(Document understanding data)
((
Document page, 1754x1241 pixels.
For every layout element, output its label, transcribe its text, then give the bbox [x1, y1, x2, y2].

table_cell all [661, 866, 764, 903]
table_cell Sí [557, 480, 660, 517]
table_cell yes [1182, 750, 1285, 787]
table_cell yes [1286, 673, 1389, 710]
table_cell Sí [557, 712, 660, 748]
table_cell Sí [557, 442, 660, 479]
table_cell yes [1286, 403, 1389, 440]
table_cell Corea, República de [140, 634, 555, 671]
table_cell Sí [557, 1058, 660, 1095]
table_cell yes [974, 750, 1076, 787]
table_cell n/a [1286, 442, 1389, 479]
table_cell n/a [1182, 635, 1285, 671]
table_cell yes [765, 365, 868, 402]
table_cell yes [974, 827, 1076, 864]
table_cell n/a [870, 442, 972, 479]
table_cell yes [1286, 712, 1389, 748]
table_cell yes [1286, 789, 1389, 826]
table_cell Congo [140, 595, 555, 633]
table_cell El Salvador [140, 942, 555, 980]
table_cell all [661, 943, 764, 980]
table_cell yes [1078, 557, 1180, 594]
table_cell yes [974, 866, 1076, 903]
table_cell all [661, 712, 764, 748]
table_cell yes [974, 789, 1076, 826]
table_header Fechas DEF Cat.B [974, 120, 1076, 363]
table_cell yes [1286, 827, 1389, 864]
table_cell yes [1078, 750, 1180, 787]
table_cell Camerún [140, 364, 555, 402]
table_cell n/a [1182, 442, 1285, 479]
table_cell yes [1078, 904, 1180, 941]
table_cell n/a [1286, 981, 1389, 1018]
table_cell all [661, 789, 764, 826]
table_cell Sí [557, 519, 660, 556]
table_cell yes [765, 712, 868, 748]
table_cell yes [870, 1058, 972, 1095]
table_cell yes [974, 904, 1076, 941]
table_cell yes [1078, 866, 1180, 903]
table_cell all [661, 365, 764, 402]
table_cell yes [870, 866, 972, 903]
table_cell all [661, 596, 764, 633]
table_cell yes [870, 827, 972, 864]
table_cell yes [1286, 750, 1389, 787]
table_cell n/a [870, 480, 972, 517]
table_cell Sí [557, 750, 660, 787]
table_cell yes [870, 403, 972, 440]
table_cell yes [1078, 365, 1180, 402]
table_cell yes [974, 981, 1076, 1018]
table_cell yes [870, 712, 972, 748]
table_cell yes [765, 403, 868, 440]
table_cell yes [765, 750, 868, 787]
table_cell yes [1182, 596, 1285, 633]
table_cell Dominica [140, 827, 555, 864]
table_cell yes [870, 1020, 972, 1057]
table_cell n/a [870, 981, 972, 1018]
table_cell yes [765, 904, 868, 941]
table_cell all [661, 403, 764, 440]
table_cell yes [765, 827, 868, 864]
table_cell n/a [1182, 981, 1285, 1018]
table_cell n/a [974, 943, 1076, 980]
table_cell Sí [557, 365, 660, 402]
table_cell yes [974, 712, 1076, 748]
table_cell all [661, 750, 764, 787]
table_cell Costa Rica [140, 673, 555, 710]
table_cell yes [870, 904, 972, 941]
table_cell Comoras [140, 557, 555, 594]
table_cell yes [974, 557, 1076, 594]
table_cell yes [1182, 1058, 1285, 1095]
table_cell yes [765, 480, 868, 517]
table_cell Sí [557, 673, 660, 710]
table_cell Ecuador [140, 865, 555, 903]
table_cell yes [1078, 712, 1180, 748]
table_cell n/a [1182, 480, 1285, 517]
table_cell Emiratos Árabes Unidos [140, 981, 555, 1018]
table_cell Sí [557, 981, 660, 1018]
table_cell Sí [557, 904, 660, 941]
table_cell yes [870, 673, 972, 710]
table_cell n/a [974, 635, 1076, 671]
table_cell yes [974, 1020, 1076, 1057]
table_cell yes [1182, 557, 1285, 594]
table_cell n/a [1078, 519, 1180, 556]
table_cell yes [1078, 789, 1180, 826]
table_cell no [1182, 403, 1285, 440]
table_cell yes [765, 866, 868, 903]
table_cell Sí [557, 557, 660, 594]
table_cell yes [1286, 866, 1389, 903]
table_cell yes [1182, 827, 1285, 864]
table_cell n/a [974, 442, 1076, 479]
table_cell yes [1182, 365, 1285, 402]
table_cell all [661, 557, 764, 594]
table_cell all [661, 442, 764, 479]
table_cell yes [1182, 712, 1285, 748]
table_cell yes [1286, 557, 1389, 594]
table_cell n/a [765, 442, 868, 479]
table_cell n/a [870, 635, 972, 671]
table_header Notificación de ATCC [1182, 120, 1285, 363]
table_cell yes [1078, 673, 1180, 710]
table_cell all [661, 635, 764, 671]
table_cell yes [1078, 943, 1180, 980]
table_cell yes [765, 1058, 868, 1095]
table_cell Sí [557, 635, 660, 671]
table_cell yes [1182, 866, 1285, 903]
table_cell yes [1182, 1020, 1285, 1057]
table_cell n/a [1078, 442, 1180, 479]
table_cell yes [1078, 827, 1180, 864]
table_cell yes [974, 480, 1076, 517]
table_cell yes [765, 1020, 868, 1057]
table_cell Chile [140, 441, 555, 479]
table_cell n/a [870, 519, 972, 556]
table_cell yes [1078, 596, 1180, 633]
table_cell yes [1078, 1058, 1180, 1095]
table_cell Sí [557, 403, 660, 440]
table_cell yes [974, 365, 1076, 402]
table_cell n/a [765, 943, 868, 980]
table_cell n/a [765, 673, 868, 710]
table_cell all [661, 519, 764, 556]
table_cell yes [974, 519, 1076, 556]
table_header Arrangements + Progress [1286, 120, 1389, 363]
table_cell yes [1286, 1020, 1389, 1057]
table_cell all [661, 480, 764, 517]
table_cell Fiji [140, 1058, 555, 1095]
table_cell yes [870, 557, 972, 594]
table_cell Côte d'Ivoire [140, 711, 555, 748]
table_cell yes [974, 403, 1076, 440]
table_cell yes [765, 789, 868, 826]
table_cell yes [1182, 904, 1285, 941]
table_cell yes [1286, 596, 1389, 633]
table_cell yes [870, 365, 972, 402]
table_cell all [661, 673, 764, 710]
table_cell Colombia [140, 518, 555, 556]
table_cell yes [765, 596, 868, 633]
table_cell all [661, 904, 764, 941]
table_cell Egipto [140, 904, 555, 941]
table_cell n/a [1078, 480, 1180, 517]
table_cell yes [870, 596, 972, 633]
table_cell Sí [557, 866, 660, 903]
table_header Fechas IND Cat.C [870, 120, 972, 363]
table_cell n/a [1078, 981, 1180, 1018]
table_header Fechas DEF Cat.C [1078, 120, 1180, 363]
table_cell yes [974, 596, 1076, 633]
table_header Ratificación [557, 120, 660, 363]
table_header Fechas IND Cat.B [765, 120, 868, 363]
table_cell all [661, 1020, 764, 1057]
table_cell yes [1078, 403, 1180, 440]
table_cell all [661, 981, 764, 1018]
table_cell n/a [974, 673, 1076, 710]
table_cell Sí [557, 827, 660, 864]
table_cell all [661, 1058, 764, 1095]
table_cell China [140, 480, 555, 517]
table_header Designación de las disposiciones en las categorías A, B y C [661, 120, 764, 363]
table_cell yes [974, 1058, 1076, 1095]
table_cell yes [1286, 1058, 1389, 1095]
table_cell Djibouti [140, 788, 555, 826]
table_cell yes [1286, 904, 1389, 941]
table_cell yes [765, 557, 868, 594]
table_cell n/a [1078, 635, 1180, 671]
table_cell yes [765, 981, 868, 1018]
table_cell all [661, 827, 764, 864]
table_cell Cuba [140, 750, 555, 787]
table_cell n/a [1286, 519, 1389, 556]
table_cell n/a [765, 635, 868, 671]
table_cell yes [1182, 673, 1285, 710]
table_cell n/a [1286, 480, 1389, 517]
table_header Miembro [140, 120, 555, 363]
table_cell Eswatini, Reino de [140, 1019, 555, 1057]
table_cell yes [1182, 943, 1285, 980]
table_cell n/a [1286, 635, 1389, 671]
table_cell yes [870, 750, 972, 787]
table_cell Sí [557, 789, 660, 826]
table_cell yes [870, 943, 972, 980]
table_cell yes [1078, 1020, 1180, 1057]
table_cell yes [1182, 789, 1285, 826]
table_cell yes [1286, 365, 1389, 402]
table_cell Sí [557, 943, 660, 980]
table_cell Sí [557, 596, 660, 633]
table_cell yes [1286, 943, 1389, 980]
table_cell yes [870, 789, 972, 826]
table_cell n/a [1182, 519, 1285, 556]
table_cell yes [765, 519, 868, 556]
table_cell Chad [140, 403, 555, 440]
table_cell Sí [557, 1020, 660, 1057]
))
◆ **Assigned task**
Return all lines in the entries above that carry the word "Fechas".

◆ **Result**
table_header Fechas DEF Cat.B [974, 120, 1076, 363]
table_header Fechas IND Cat.C [870, 120, 972, 363]
table_header Fechas DEF Cat.C [1078, 120, 1180, 363]
table_header Fechas IND Cat.B [765, 120, 868, 363]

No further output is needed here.